New research fromEvolve warns that too many convenience operators are accepting poor in-store connectivity and it's costing them customers.

C-stores urged to strengthen connectivity or risk losing shoppers

C-stores urged to improve connectivity to retain shoppers

Image: AMG
  • Almost half (45%) of customers have recently experienced tech issues or outages in-store
  • A third (32%) left without purchasing and bought from a competitor when systems went down
  • Two in three (66%) customers saying they wouldn’t go back to the same brand if it happened again

Convenience retailers must strengthen in-store connectivity or risk losing shoppers to rivals, new research warns.

The study of 1,500 consumers, commissioned by tech firm Evolve, which provides managed internet connectivity to multi-site brands including Home Bargains and ASDA, reveals that too many convenience operators are putting up with unreliable systems that are quietly pushing shoppers elsewhere.

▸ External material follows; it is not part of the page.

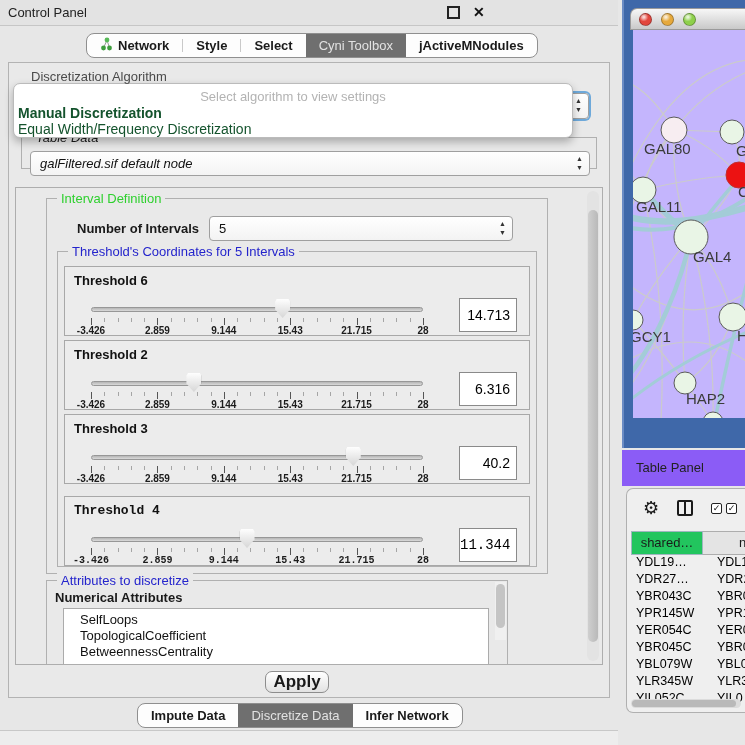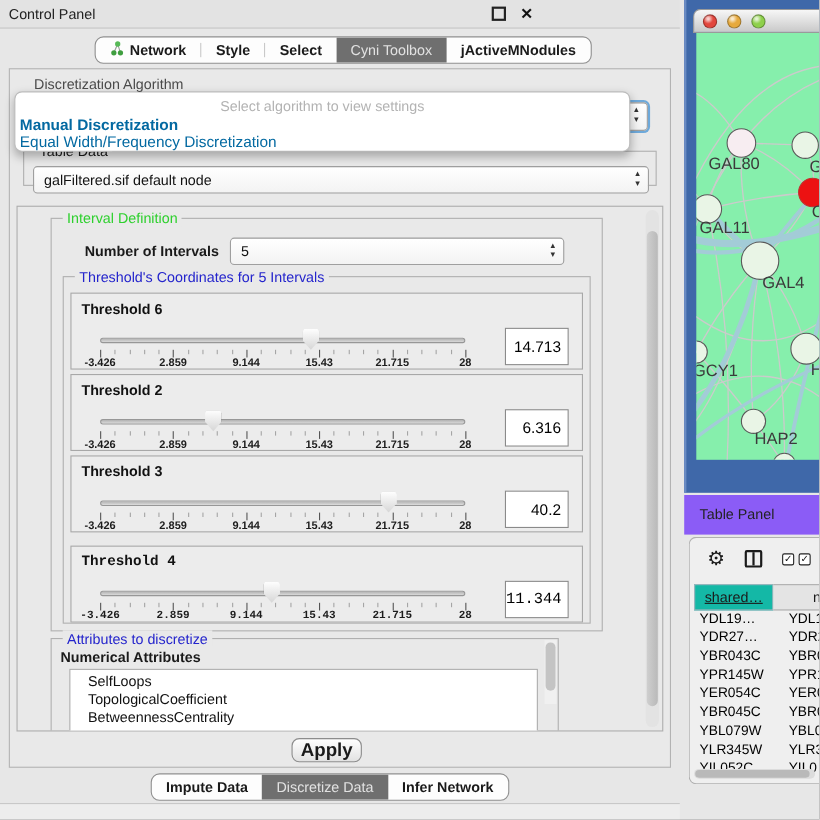"Manual Discretization" .algo-option { color: #0369a1 -> #14532d }
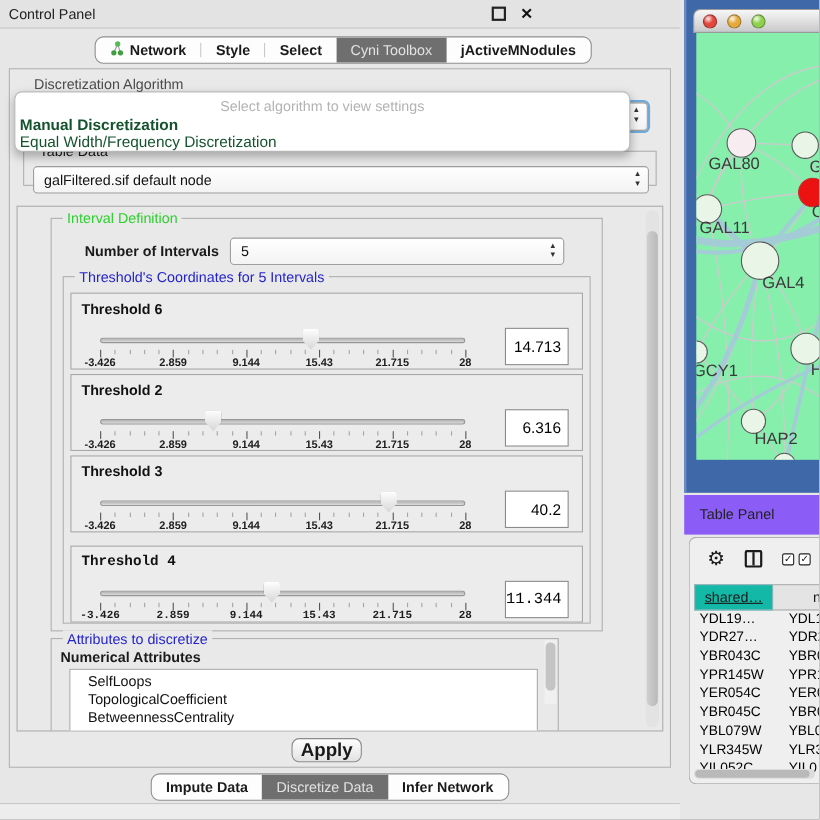"GAL80" #net-canvas { background: #86efac -> #c4b5fd }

Almost half (45 per cent) recently experienced problems with paying, ordering or using loyalty programmes due to tech outages according to the findings, with the majority of failures (49 per cent) hitting during the lunchtime rush when queues build and patience runs thin.

The research reveals that the impact on loyalty is stark. Almost a third (32 per cent) walked out and bought from a competitor when systems went down, according to the findings, with two in three (66 per cent) saying they wouldn’t go back to the same brand if it happened again.

“Convenience stores thrive on being quick and easy, and poor connectivity is a customer retention problem hiding in plain sight,” said Alan Stephenson-Brown, CEO at Evolve. "Too many operators are accepting unreliable systems and it's costing them sales and repeat visits.

"When a payment terminal goes down or a self-checkout freezes, shoppers don't wait. They leave and walk to the next store.

"The convenience retailers that will win are those investing in robust, reliable connectivity as core infrastructure rather than treating it as an afterthought."

The emotional response to tech failures helps explain the impact on customer loyalty. The findings reveal that 63 per cent of customers felt frustrated, while nearly a quarter (24 per cent) worried about being charged twice or had security concerns and one in five felt embarrassed (20 per cent) or angry (19 per cent).

People will wait up to five minutes for problems to be resolved before abandoning their purchase, according to the research, with almost one in five (17 per cent) unwilling to wait more than two minutes.

The most common problems shoppers encounter are slow payment processing (33 per cent), self-checkouts or ordering systems becoming unavailable (32 per cent), loyalty programmes and offers not being applied (27 per cent) and payment terminals that stop working entirely (25 per cent).